** Data shown follows **
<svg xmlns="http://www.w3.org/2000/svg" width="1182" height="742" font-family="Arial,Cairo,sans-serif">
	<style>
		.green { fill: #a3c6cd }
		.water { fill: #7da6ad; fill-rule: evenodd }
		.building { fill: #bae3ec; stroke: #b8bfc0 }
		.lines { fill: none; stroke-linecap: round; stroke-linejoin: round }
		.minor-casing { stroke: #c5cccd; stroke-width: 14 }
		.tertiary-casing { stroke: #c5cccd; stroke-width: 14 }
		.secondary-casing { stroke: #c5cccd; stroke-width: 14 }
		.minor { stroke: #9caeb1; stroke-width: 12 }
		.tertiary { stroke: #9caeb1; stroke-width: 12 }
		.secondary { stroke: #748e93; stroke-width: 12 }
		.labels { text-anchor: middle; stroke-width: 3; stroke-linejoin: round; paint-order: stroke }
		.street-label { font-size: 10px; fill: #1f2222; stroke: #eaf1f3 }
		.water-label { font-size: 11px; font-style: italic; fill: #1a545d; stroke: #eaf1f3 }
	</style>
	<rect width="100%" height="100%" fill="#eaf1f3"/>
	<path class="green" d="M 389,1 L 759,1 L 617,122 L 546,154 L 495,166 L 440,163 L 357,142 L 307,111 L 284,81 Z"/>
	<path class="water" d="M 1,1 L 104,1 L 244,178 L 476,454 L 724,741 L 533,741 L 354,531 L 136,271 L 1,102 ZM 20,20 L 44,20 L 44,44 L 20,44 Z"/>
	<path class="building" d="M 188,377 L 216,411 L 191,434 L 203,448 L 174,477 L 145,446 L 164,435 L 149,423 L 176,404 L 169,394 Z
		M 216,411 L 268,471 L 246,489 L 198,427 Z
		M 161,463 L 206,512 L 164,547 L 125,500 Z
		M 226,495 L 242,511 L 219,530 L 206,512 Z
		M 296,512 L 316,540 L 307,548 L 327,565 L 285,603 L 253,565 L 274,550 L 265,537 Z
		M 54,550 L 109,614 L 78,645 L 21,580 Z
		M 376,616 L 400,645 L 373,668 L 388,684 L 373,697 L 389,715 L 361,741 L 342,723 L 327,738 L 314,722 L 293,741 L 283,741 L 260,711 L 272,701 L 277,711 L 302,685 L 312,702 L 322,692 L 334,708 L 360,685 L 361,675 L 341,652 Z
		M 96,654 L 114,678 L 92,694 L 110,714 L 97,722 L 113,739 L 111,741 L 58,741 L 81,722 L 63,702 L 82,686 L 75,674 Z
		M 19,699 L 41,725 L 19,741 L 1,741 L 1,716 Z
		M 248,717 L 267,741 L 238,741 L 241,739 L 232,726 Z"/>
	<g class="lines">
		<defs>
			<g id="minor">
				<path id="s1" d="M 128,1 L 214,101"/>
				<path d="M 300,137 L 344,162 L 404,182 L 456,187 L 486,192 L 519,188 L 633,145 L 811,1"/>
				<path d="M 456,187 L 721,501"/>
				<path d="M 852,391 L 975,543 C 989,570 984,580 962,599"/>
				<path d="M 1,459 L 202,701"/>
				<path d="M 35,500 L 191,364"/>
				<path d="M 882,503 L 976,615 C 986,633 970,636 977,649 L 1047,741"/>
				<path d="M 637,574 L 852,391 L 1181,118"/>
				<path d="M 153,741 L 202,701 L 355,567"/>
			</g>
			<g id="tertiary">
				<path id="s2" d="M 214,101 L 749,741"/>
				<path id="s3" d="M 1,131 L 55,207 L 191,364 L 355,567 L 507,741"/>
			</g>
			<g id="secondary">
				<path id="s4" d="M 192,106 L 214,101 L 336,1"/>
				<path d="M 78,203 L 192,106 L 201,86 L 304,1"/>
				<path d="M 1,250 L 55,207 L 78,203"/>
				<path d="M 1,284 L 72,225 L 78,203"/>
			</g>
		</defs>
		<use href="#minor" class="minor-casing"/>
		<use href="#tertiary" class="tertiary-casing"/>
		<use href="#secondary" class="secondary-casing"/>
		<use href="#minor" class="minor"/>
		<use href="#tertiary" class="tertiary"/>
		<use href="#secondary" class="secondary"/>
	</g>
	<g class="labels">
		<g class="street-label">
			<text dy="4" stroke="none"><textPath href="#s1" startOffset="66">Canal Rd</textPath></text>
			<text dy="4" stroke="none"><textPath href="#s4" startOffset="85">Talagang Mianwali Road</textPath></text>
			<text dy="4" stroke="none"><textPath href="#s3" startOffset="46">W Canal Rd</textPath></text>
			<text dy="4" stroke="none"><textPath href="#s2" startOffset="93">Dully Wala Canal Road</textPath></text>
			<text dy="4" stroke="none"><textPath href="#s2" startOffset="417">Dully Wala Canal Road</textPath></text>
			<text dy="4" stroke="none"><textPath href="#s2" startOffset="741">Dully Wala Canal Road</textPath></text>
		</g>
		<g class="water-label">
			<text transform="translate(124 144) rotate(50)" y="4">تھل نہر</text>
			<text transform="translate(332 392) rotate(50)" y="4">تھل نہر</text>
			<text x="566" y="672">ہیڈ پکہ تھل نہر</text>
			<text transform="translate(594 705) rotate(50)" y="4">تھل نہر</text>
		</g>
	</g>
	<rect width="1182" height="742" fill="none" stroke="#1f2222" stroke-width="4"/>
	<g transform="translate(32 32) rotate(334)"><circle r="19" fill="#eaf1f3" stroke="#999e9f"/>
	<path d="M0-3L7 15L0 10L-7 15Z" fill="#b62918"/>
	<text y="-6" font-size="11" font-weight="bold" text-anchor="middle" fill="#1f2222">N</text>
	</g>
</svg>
** End of Data shown **
Only lines with the word "textPath" are wanted, so copy each one from the records.

=== Exercise output ===
			<text dy="4" stroke="none"><textPath href="#s1" startOffset="66">Canal Rd</textPath></text>
			<text dy="4" stroke="none"><textPath href="#s4" startOffset="85">Talagang Mianwali Road</textPath></text>
			<text dy="4" stroke="none"><textPath href="#s3" startOffset="46">W Canal Rd</textPath></text>
			<text dy="4" stroke="none"><textPath href="#s2" startOffset="93">Dully Wala Canal Road</textPath></text>
			<text dy="4" stroke="none"><textPath href="#s2" startOffset="417">Dully Wala Canal Road</textPath></text>
			<text dy="4" stroke="none"><textPath href="#s2" startOffset="741">Dully Wala Canal Road</textPath></text>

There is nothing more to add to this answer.